Carriage of Goods by Sea Act 1992
- Parliament of the United Kingdom
- Long title: An Act to replace the Bills of Lading Act 1855 with new provision with respect to bills of lading and certain other shipping documents.
- Citation: 1992 c. 50
- Territorial extent: England and Wales; Scotland; Northern Ireland; Singapore;

Dates
- Royal assent: 16 July 1992
- Commencement: 16 September 1992

Other legislation
- Repeals/revokes: Bills of Lading Act 1855
- Amended by: Communications Act 2003; Electronic Trade Documents Act 2023;
- Relates to: Carriage of Goods by Sea Act 1971

Status: Amended

Text of statute as originally enacted

Revised text of statute as amended

Text of the Carriage of Goods by Sea Act 1992 as in force today (including any amendments) within the United Kingdom, from legislation.gov.uk.

= Carriage of Goods by Sea Act 1992 =

Act of the Parliament of the United Kingdom

The Carriage of Goods By Sea Act 1992 (c. 50) is an act of the Parliament of the United Kingdom regarding bills for the lading of goods onto ships. It repealed the Bills of Lading Act 1855 (18 & 19 Vict. c. 111) and made new provisions.

==Background==
The Bills of Lading Act 1855 (18 & 19 Vict. c. 111) was commendably brief and proved useful, but as time went by certain defects became apparent. The English courts devised some ways round the problem: in Brandt v Liverpool (1924) such as the concept of implied contracts, although the courts themselves subsequently proved reluctant to adopt this concept. Nevertheless, there were difficulties relating to passing of property and passing of risk.

The Law Commission and the Scottish Law Commission addressed the issue in a report, "Rights of Suit in respect of Carriage of Goods by Sea". The report contained a draft bill which Parliament adopted in full without amendment.

===Bills of lading===

A bill of lading serves three main functions:
- it is a conclusive receipt, i.e. an acknowledgement that the goods have been loaded;
- it contains or evidences the terms of the contract of carriage; and
- it serves as a document of title to the goods, subject to the nemo dat quod non habet rule.
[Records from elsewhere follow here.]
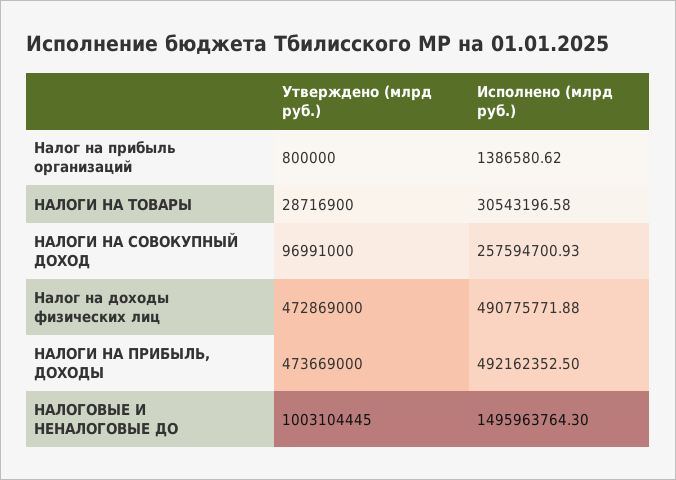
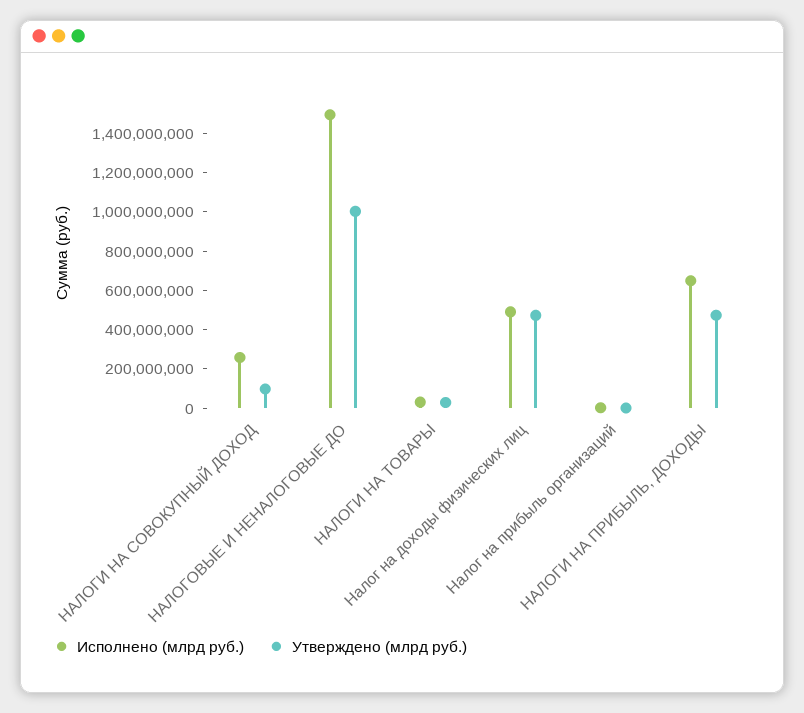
  {
    "Утверждено (млрд руб.)": {
      "Налог на прибыль организаций": 800000,
      "НАЛОГИ НА ТОВАРЫ": 28716900,
      "НАЛОГИ НА СОВОКУПНЫЙ ДОХОД": 96991000,
      "Налог на доходы физических лиц": 472869000,
      "НАЛОГИ НА ПРИБЫЛЬ, ДОХОДЫ": 473669000,
      "НАЛОГОВЫЕ И НЕНАЛОГОВЫЕ ДО": 1003104445
    },
    "Исполнено (млрд руб.)": {
      "Налог на прибыль организаций": 1386580.62,
      "НАЛОГИ НА ТОВАРЫ": 30543196.58,
      "НАЛОГИ НА СОВОКУПНЫЙ ДОХОД": 257594700.93,
      "Налог на доходы физических лиц": 490775771.88,
-     "НАЛОГИ НА ПРИБЫЛЬ, ДОХОДЫ": 492162352.5,
+     "НАЛОГИ НА ПРИБЫЛЬ, ДОХОДЫ": 650000000,
      "НАЛОГОВЫЕ И НЕНАЛОГОВЫЕ ДО": 1495963764.3
    }
  }

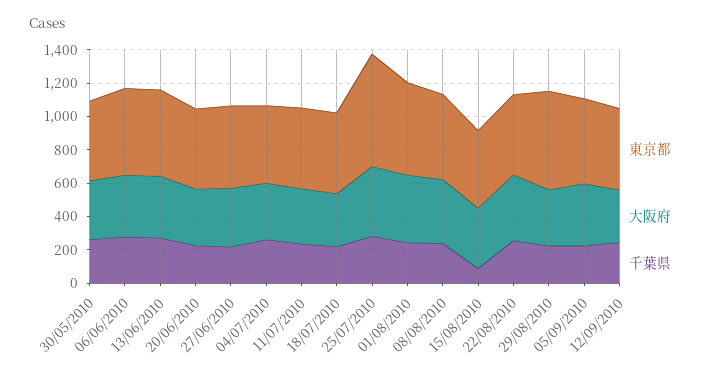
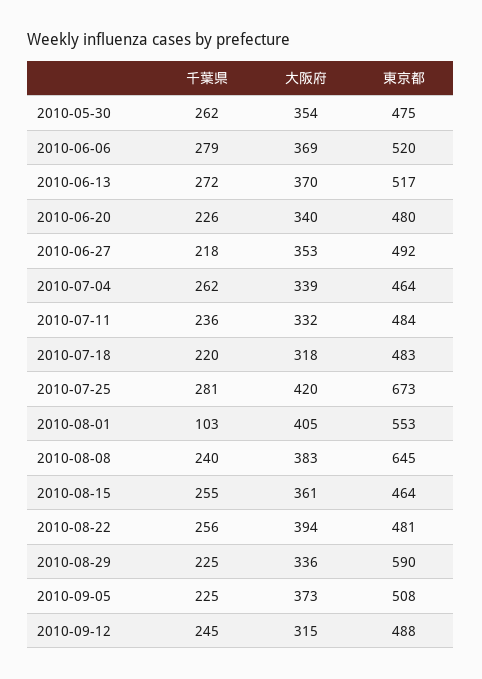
  {
    "東京都": {
      "30/05/2010": 475,
      "06/06/2010": 520,
      "13/06/2010": 517,
      "20/06/2010": 480,
      "27/06/2010": 492,
      "04/07/2010": 464,
      "11/07/2010": 484,
      "18/07/2010": 483,
      "25/07/2010": 673,
      "01/08/2010": 553,
-     "08/08/2010": 500,
+     "08/08/2010": 645,
      "15/08/2010": 464,
      "22/08/2010": 481,
      "29/08/2010": 590,
      "05/09/2010": 508,
      "12/09/2010": 488
    },
    "大阪府": {
      "30/05/2010": 354,
      "06/06/2010": 369,
      "13/06/2010": 370,
      "20/06/2010": 340,
      "27/06/2010": 353,
      "04/07/2010": 339,
      "11/07/2010": 332,
      "18/07/2010": 318,
      "25/07/2010": 420,
      "01/08/2010": 405,
      "08/08/2010": 383,
      "15/08/2010": 361,
      "22/08/2010": 394,
      "29/08/2010": 336,
      "05/09/2010": 373,
      "12/09/2010": 315
    },
    "千葉県": {
      "30/05/2010": 262,
      "06/06/2010": 279,
      "13/06/2010": 272,
      "20/06/2010": 226,
      "27/06/2010": 218,
      "04/07/2010": 262,
      "11/07/2010": 236,
      "18/07/2010": 220,
      "25/07/2010": 281,
-     "01/08/2010": 250,
+     "01/08/2010": 103,
      "08/08/2010": 240,
-     "15/08/2010": 100,
+     "15/08/2010": 255,
      "22/08/2010": 256,
      "29/08/2010": 225,
      "05/09/2010": 225,
      "12/09/2010": 245
    }
  }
Although the term "bill of lading" is well known and well understood, it may become obsolete. Articles 1:15 and 1:16 of the Rotterdam Rules create the new term "transport document"; but (assuming the Rules come into force) it remains to be seen whether shippers, carriers and "maritime performing parties" (another new Rotterdam Rules coinage) will abandon the long-established and familiar term, "bill of lading".

==Provisions==
The statute makes provision for bills of lading and other documents of carriage, as follows:
- Section 1
  The CoGSA 1992 now applies to bills of lading, sea waybills, and ship's delivery orders. A bill of lading must be negotiable, and includes a "received for shipment" bill. This section also empowered the minister to make regulatory provision (by way of a statutory instrument) in respect of telecommunications systems and other information technology, but this provision was removed by the Electronic Trade Documents Act 2023.
- Section 2
  A person who becomes the lawful holder of a bill of lading (or sea waybill, or delivery order) shall have transferred to and vested in him all rights of suit under the contract of carriage as if he had been a party to the contract.
- Section 3
  Where such a person (s.2) takes or demands delivery of the goods (or makes a cargo claim), that person becomes subject to the same liabilities under that contract as if he had been a party to that contract.
- Section 4
  A bill of lading which represents goods to have been shipped, and which is signed by the ship's master or his agent is conclusive evidence of receipt for shipment, quashing the rule in Grant v Norway 1851.
- Sections 5 and 6
Section 5 deals with the interpretation of terms used in the statute and Section 6 provides for its short title.

=== Carriage of Goods by Sea Act 1971 ===
The Carriage of Goods by Sea Act 1971 incorporates the Hague-Visby Rules into English Law. These rules require (where the Article X invokes the Rules) that, on demand, the carrier must provide the shipper with a bill of lading that meets the requirements of Article III. Although the 1992 act cannot amend the Hague-Visby Rules, which are an International Convention, section 4 of the 1992 act upgrades the status of a bill of lading to be conclusive evidence of receipt for shipment.